Consequences of Rule Violations
In addition to the membership fees, we would also recommend that you plan ahead if a violation were to occur on your property. Learn the consequences of HOA rule violations and plan ahead to avoid them. If you do not respect the rules of the community as stated in your CC&Rs, you will very likely be fined by the HOA until you remedy the situation, which, if ignored, can lead to the HOA putting a lien on your property – and nobody wants that to happen.
When you purchase a home of this kind, you are not simply buying a house. You are consenting to playing an active role in that community. Most homebuyers with poor experiences have admitted to being unaware of restrictions that were clearly stated in the CC&Rs, or they disregarded the rules altogether. If you are interested in living in a visibly safe, clean, and close-knit community, an HOA might be precisely what you are looking for.

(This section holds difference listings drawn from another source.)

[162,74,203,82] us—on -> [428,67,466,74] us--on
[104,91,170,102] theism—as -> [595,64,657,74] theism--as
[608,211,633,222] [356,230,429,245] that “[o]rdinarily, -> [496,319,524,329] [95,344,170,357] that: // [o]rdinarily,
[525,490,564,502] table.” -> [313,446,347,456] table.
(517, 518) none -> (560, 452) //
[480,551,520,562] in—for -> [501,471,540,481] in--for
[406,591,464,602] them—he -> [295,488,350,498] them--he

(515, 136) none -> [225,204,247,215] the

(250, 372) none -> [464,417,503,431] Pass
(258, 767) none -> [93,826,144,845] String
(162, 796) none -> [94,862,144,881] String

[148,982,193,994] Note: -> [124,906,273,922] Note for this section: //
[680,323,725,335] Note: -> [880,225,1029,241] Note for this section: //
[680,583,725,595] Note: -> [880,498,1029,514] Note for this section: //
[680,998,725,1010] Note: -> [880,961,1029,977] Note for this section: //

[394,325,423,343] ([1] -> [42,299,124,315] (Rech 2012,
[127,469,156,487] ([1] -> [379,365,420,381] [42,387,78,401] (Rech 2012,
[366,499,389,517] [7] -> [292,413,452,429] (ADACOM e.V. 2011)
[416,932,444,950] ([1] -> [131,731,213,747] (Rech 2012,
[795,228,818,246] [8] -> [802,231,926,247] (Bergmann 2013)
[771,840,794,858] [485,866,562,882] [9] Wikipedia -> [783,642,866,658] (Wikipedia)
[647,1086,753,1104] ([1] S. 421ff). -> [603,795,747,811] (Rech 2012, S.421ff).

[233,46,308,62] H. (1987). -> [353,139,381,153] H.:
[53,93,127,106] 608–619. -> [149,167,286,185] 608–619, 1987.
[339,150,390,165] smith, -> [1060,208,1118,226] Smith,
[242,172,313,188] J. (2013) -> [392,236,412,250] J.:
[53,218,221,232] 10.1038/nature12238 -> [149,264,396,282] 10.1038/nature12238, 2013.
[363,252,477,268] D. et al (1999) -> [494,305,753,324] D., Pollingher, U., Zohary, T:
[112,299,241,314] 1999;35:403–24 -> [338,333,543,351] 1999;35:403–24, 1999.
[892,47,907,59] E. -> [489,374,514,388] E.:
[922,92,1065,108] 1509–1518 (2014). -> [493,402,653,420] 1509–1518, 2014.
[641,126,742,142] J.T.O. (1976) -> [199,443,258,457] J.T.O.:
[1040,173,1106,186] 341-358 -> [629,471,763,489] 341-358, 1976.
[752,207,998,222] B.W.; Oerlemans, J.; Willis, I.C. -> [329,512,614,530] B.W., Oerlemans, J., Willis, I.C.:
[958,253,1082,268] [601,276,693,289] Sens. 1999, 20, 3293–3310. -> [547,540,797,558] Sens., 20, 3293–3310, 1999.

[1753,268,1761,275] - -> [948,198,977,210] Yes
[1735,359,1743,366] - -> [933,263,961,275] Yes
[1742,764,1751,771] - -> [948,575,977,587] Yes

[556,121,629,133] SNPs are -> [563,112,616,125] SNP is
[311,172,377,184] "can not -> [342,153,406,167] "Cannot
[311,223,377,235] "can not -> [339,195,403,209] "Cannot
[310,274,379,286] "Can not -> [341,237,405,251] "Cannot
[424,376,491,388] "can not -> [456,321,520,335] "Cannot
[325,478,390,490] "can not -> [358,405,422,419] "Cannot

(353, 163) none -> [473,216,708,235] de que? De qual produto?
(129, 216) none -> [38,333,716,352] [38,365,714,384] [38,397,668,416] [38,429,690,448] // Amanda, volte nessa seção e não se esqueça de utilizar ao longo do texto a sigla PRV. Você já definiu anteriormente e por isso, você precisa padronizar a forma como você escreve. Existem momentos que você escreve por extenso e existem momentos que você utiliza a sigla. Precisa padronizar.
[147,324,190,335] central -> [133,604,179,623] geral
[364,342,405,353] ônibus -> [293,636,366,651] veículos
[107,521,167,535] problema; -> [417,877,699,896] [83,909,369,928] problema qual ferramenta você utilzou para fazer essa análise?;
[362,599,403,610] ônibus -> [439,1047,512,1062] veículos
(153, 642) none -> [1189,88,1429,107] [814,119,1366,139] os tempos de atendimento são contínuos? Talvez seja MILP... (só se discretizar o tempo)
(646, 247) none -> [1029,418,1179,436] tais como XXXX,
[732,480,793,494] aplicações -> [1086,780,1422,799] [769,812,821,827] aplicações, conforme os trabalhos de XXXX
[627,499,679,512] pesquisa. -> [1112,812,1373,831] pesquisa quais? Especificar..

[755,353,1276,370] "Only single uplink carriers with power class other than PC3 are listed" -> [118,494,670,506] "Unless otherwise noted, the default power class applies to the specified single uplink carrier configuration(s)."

We want to do everything in our power to protect your investments while ensuring the best possible quality of life for the people that make up your community. Not everyone cares about having access to well-kept community parks, pools, clubhouses, and more. HOAs were created to protect your investments, while ensuring that everyone in your neighborhood feels safe and secure in and outside of their personal property.
Be honest. Be clear. Read those CC&Rs, and don’t be afraid to ask questions! We want the HOA you select to be the best possible fit for you and the future you have hoped for.